Rumah Hutan

CERPEN KEN HANGGARA

“Sudah berapa tahun Anda dan keluarga Anda tinggal di hutan? Kalian tidak punya rumah dan kami tidak membiarkan orang-orang seperti Anda mengotori tempat-tempat umum di kota kami yang bersih ini!” kata petugas tersebut.

Aku tidak bisa menjawab pertanyaannya dan akhirnya Ibu pun punya solusi supaya kami bisa cepat-cepat pergi dari tempat itu. Ibu ingat sebuah kota di mana dulu dia lahir dan dibesarkan. Di kota itulah dulu Ibu bertemu Ayah.

“Tetapi sudah puluhan tahun Ibu tidak ke sana,” keluhnya, setelah beberapa lama ia terdiam.

Lalu Ibu pun menghampiri beberapa petugas dan memohon sesuatu kepada mereka. Aku tidak mendengar pembicaraan mereka, tetapi akhirnya orang-orang itu membiarkan kami pergi. Bahkan mereka mengantar kami ke sebuah stasiun dengan memberi bekal uang satu dompet.

Kami juga diberikan surat keterangan yang menjelaskan betapa kami bukan orang-orang jahat dan kebetulan saja kami kehilangan kartu identitas. Aku tidak tahu apa yang Ibu lakukan untuk mendapat semua kemudahan ini. Aku juga tidak berani bertanya, karena Ibu tampak sangat marah begitu meninggalkan kantor polisi.

Belakangan aku tahu, setelah kami naik kereta dan pindah ke kota kedua dan ketiga serta keempat, betapa di kantor polisi tempo hari Ibu memberikan sesuatu yang berharga dari dirinya untuk oknum, orang-orang bejat itu. Aku tidak lagi bertanya karena aku sendiri tahu soal itu dari igauan Ibu di saat dia tertidur dan mungkin mengalami mimpi buruk. Dapat kubayangkan, memang benar kehidupan modern ini begitu kejam dan tidak cocok untuk kami.

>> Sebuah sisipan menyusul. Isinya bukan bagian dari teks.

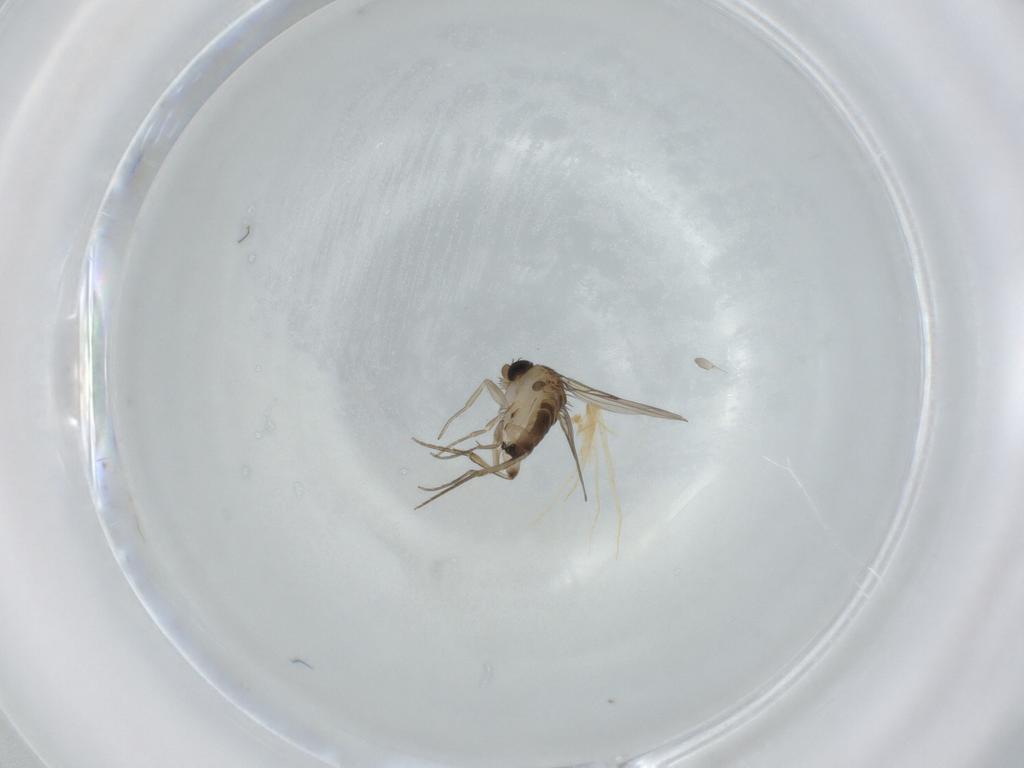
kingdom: Animalia
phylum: Arthropoda
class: Insecta
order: Diptera
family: Phoridae
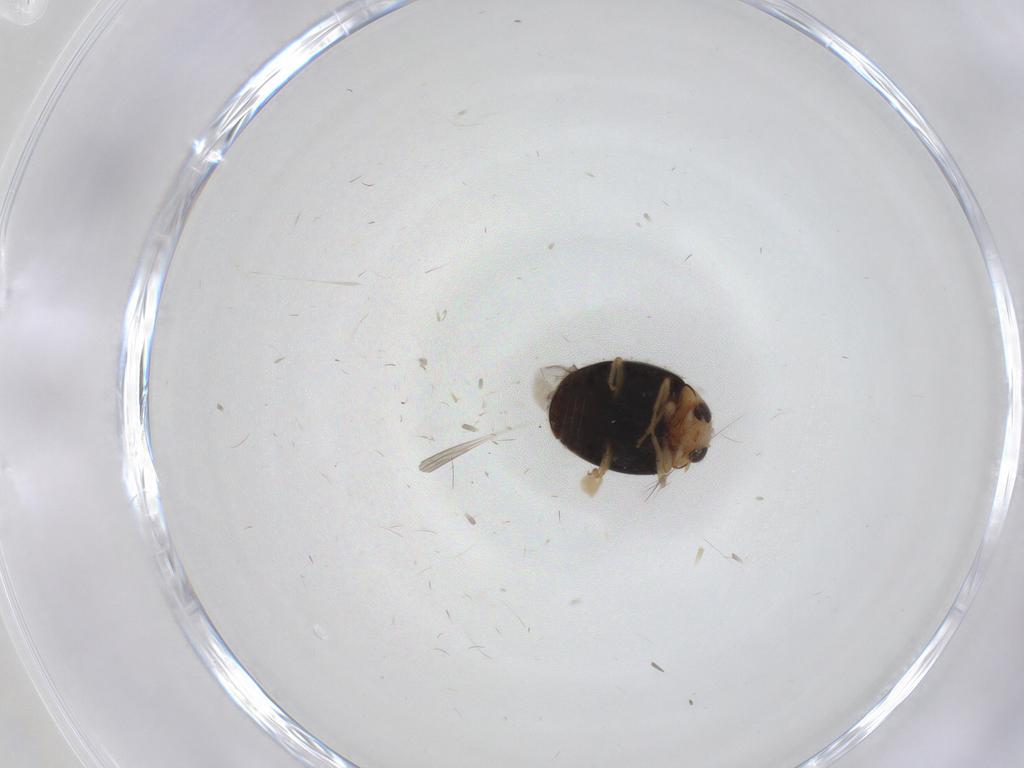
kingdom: Animalia
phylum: Arthropoda
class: Insecta
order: Coleoptera
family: Coccinellidae
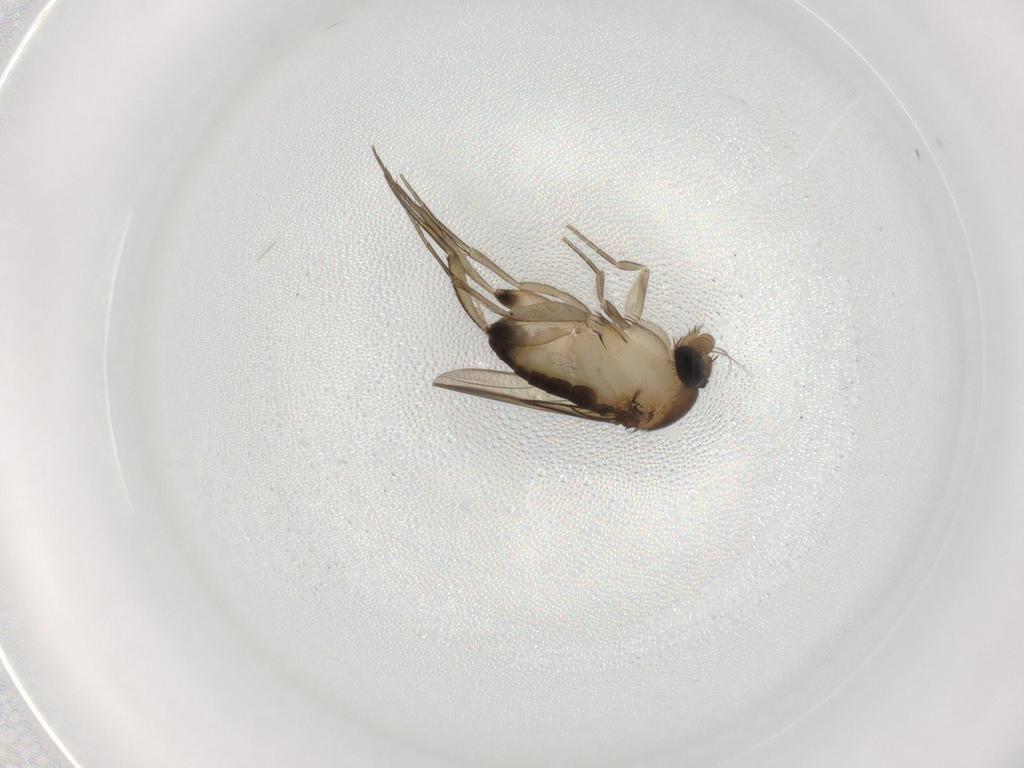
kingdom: Animalia
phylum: Arthropoda
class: Insecta
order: Diptera
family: Phoridae
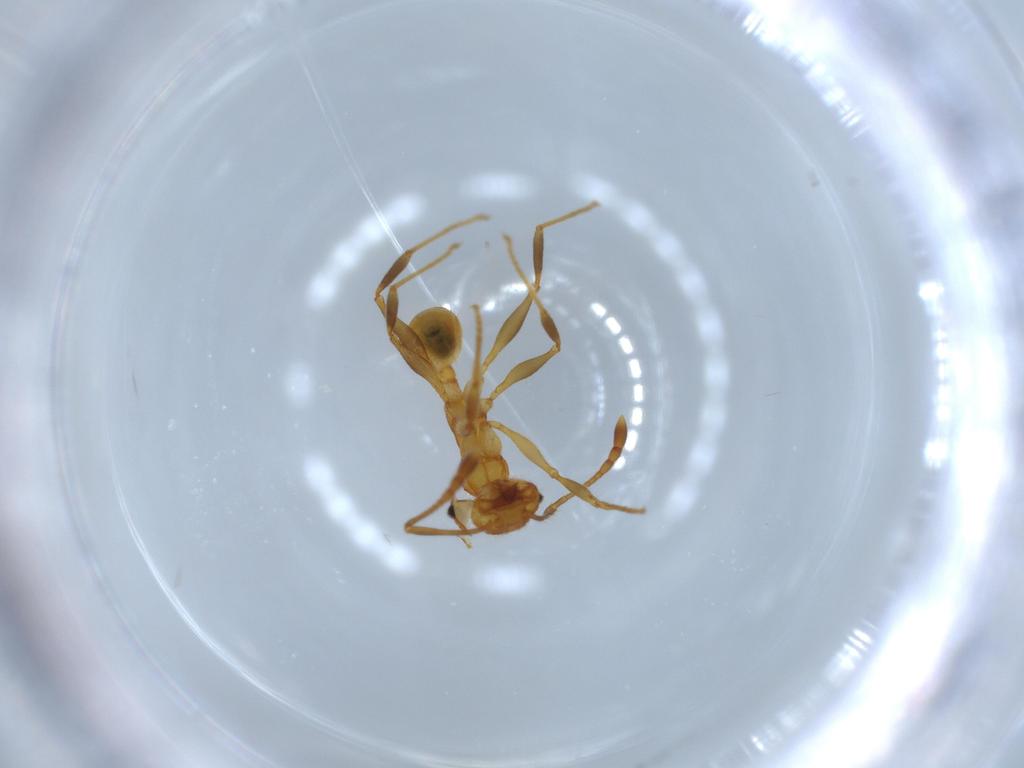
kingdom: Animalia
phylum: Arthropoda
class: Insecta
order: Hymenoptera
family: Formicidae
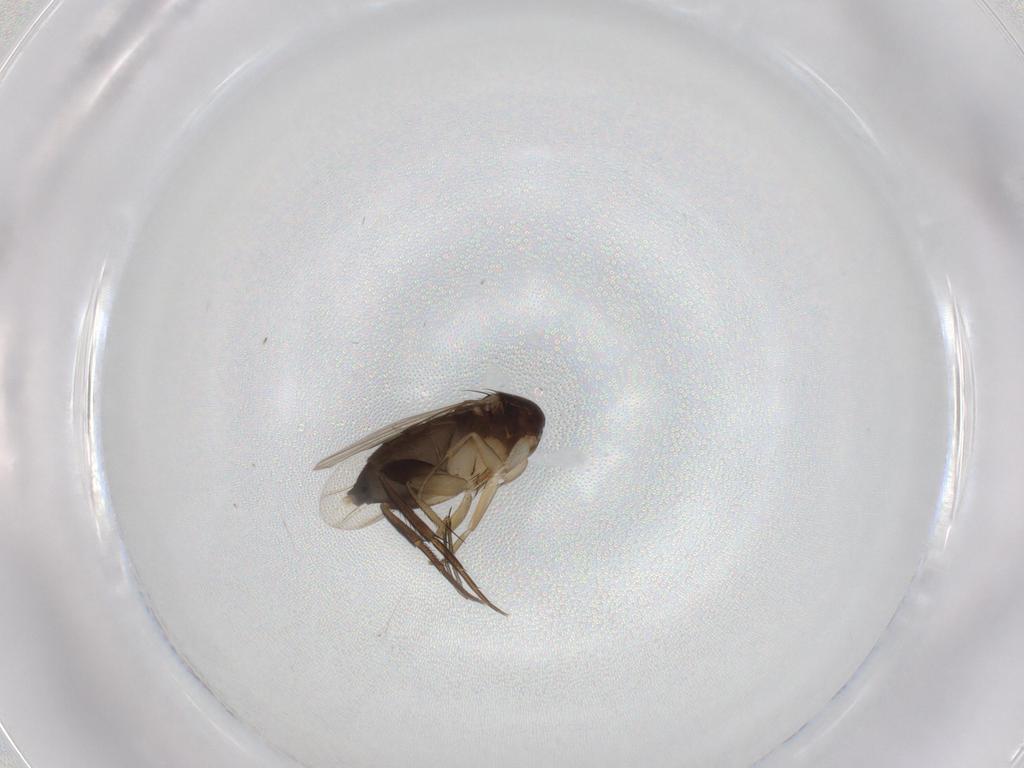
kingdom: Animalia
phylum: Arthropoda
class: Insecta
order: Diptera
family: Phoridae
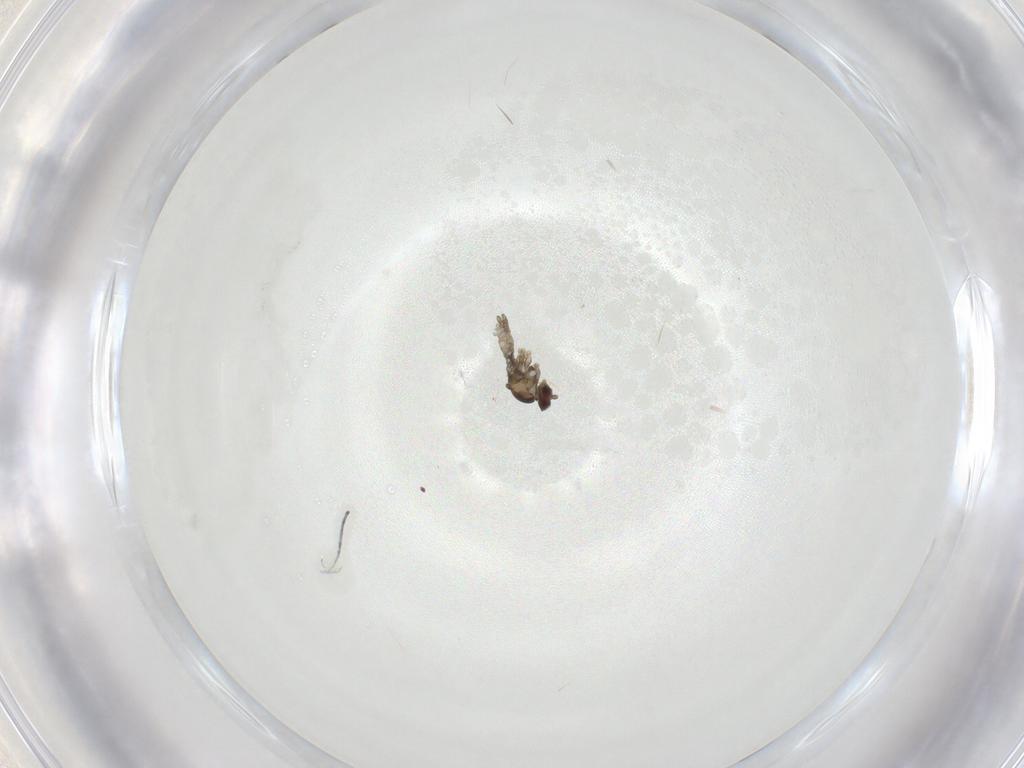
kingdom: Animalia
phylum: Arthropoda
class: Insecta
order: Diptera
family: Cecidomyiidae
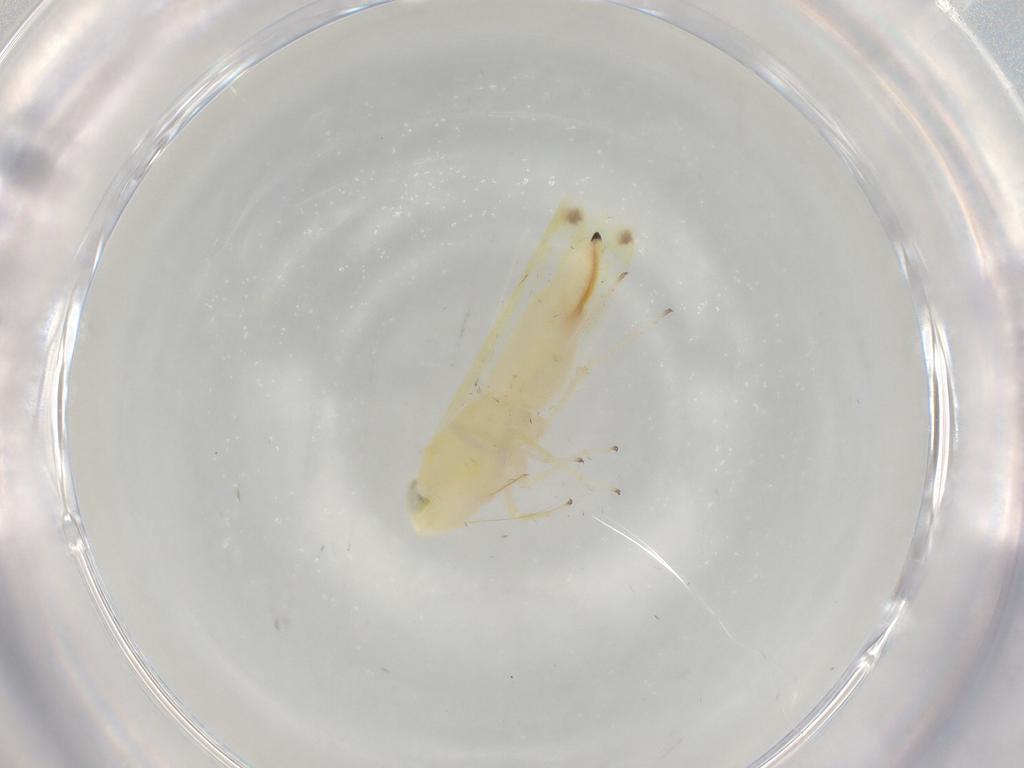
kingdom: Animalia
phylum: Arthropoda
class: Insecta
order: Hemiptera
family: Cicadellidae
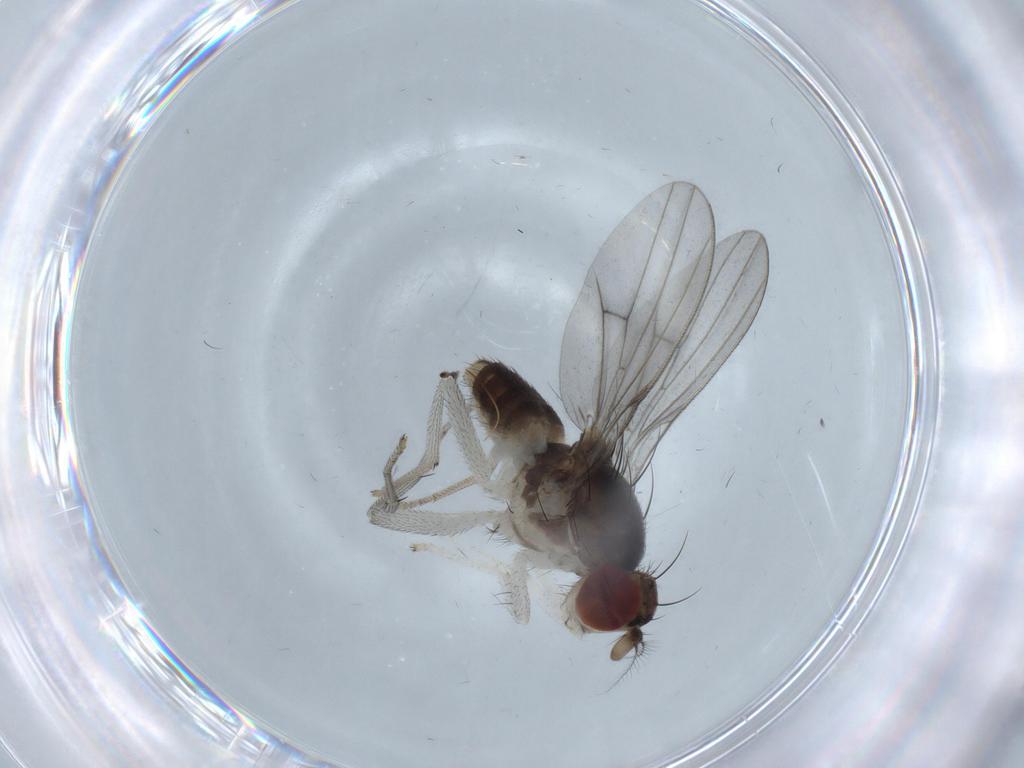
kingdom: Animalia
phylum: Arthropoda
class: Insecta
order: Diptera
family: Lauxaniidae
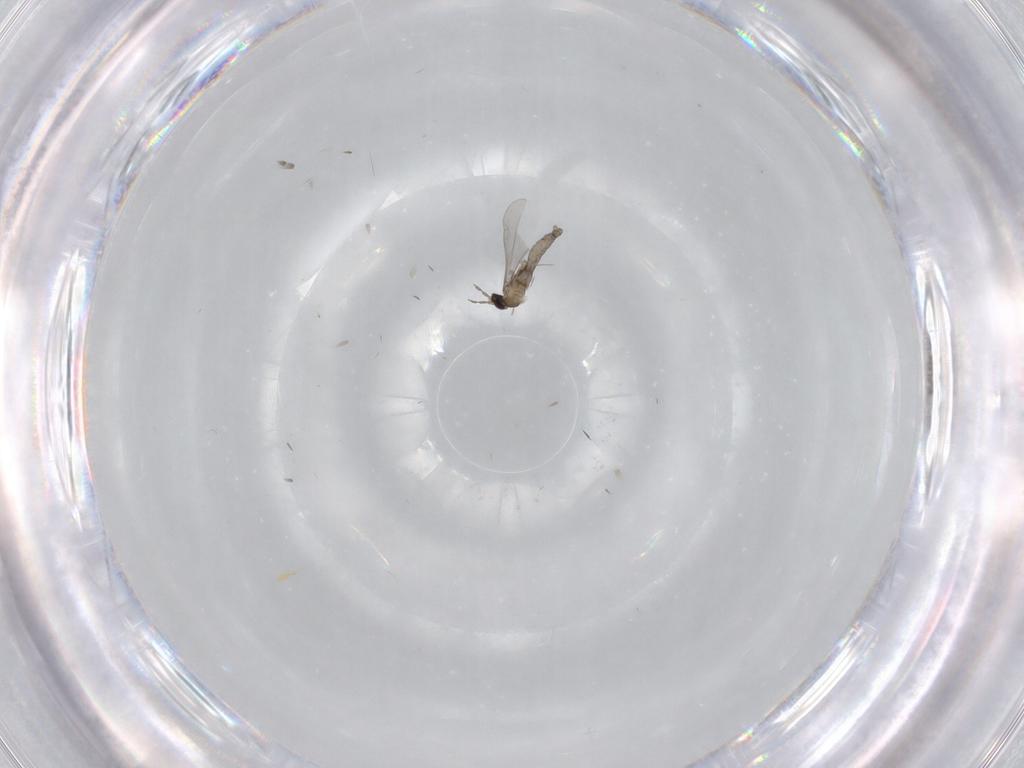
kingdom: Animalia
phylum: Arthropoda
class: Insecta
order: Diptera
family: Cecidomyiidae
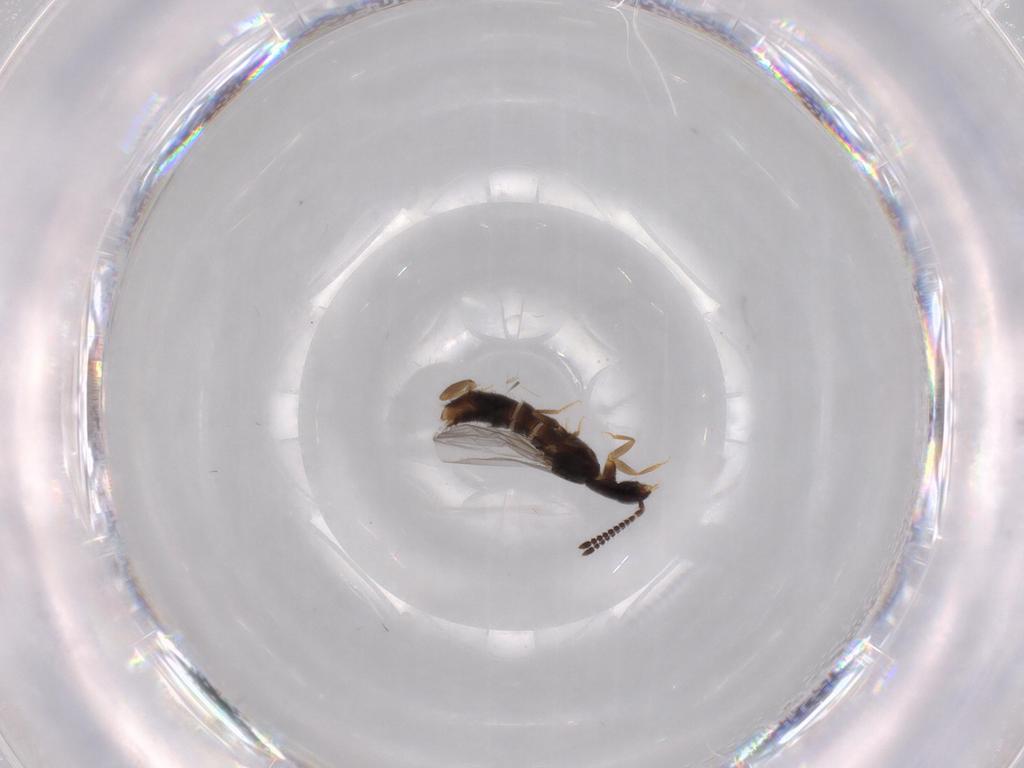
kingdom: Animalia
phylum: Arthropoda
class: Insecta
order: Coleoptera
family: Staphylinidae
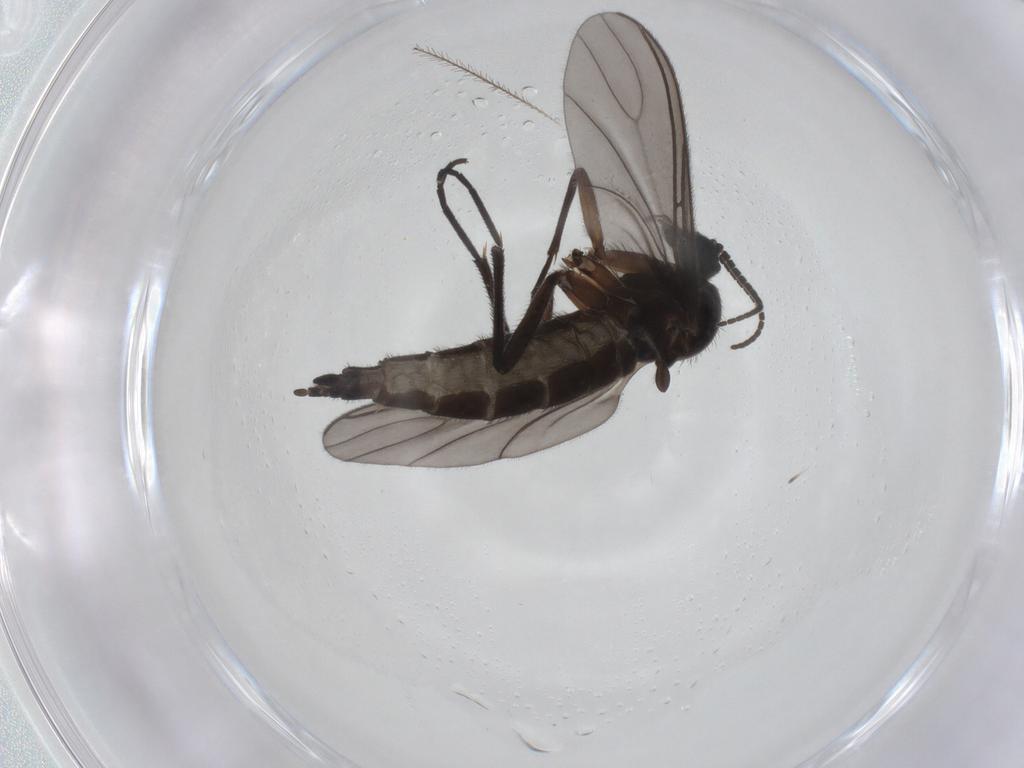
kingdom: Animalia
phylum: Arthropoda
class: Insecta
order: Diptera
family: Sciaridae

Di kota-kota lain kami tidak sampai mengalami hal seperti di kota pertama, sebab Ibu punya cara supaya kami semua mendapat semacam kartu pengenal palsu. Kami membuatnya dengan cara membayar orang-orang tertentu, yang entah dari mana Ibu kenal, dengan uang dari para polisi tempo hari.

Lihat juga...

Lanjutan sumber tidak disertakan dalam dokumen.